Three weather warnings in place as torrential rain and gale force winds hit
Torrential rain and gale force winds are to hit the country today as three weather warnings come into force.
A status orange rainfall warning, in force since 6am this morning, is valid for Cork for a full 24 hours, with the county already reporting flooding.
Accumulations of rain of up to 70mm are expected to fall across the county, with the heaviest showers along the south coast and in mountainous regions.
High spring tides this morning caused flooding in low lying areas including Morrison’s Quay, Lavitt’s Quay, Sharman-Crawford Street, Union Quay and Georges Quay.
Flooding was also reported in areas of Oliver Plunkett Street, the South Mall and South Terrace.
A number of roads in Cork county were also left impassable due to flooding with the worst hit areas including Kinsale and Carrigaline. Cork City and Co Councils had issued a flood warning early on Saturday.
Crews inspected drains and all vulnerable areas in a bid to minimise the flooding.
Rain in S extending N this morn,bec heavy in S during morn;risk of flooding.Staying mainly dry in N;sunshine over Ulst. Max 7-10C.— Met Éireann (@MetEireann) April 10, 2016
Met Eireann has also issued a yellow weather warning for Kerry, Limerick, Tipperary and Waterford with up to 50mm of rainfall forecast.
Issued yesterday morning, this alert also came into force at 6am and remains valid until 6am tomorrow morning.
The wet weather in southern counties will bring with it the risk of flooding, following a number of snow showers yesterday evening.
The rain will extend northwards as far as Connacht and the southern half of Leinster during the morning but will clear back to the southwest again during the afternoon.
High tides are also expected around the south and west coastal counties as a third warning from the national forecaster comes into effect.
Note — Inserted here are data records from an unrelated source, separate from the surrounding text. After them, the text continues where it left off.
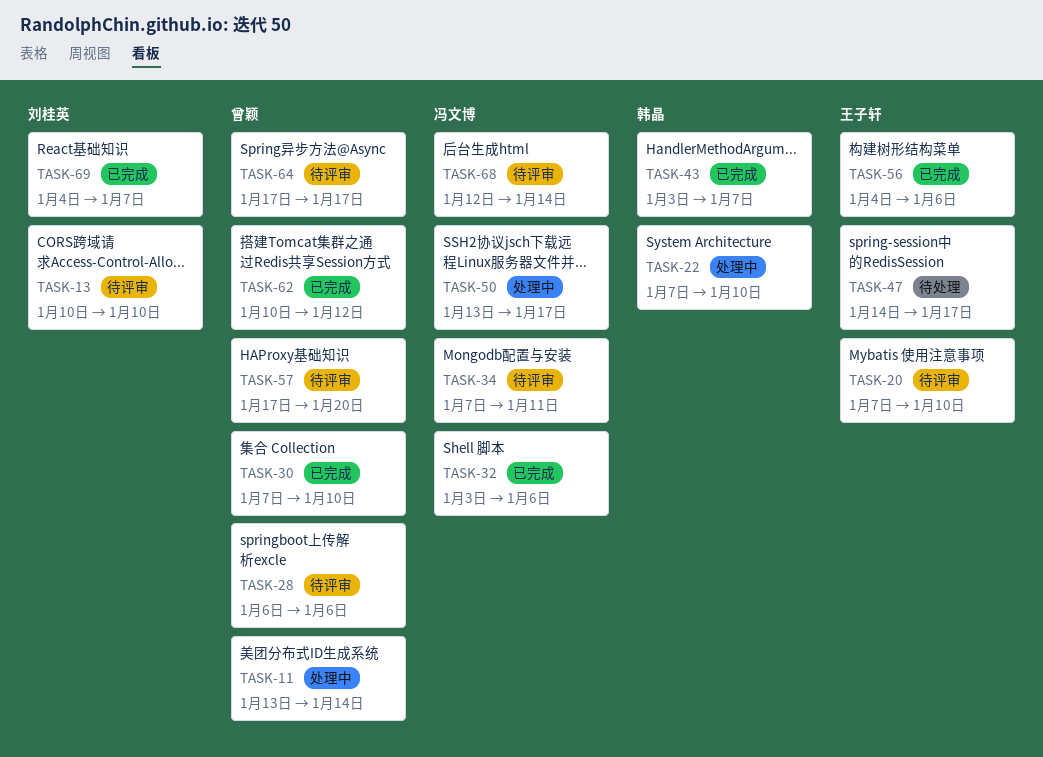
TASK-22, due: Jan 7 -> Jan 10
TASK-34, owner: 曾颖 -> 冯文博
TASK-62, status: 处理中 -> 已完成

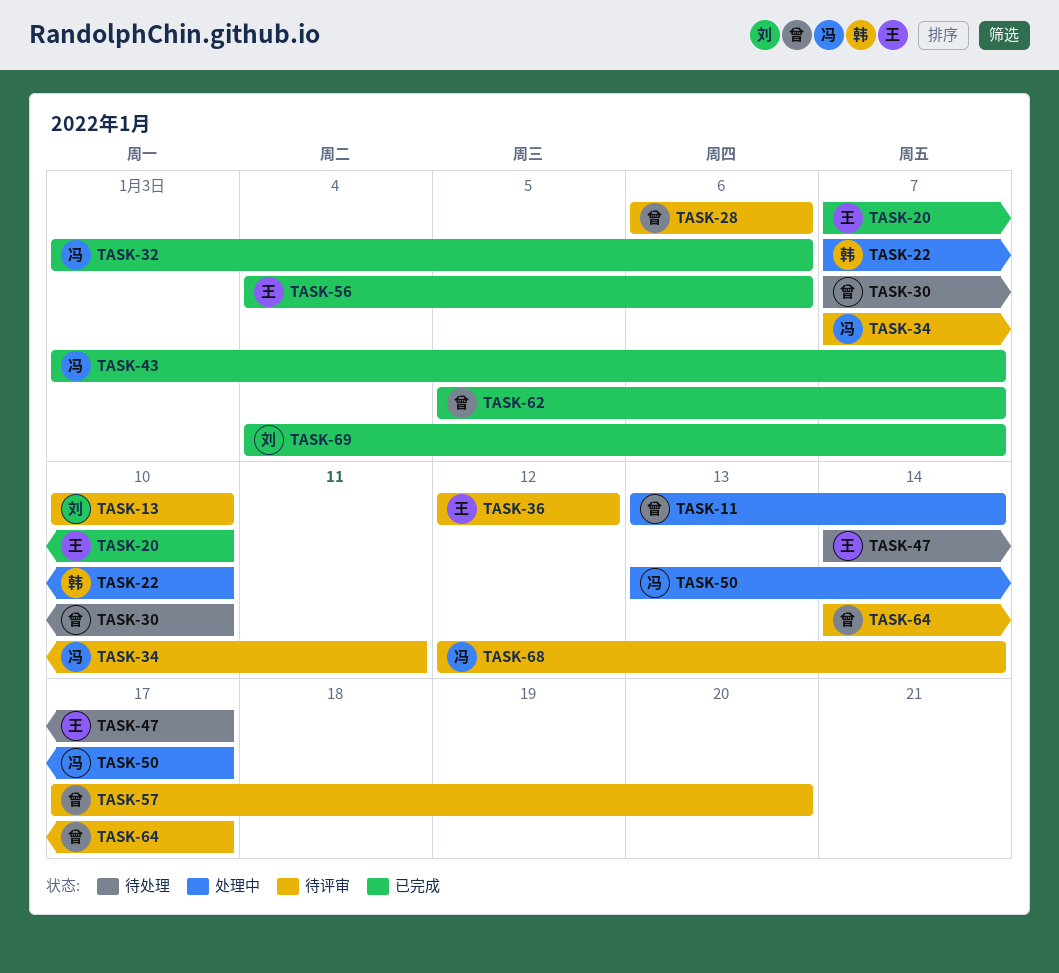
TASK-20, status: 待评审 -> 已完成
TASK-30, status: 已完成 -> 待处理
TASK-36: none -> present
TASK-43, owner: 韩晶 -> 冯文博
TASK-62, start: Jan 10 -> Jan 5
TASK-62, due: Jan 12 -> Jan 7
TASK-64, start: Jan 17 -> Jan 14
A yellow wind warning for all of Munster - and for Wexford, Galway and Mayo - is valid from 5am this morning and remains in place until 9pm tonight.
Winds will be easterly and will be fresh to strong along southern coasts.
AA Roadwatch have advised motorists to be cautious as wind blown debris is likely to be an issue.
This morning's cold start complete with frost and icy patches will thaw out quickly enough as rain becomes widespread across country.
Temperatures will get a good bit warmer than the freezing early start with peaks of 10-14 degrees expected.
The lower temperatures will be experienced in Munster where the rain is set to turn to sleet over hills and mountains.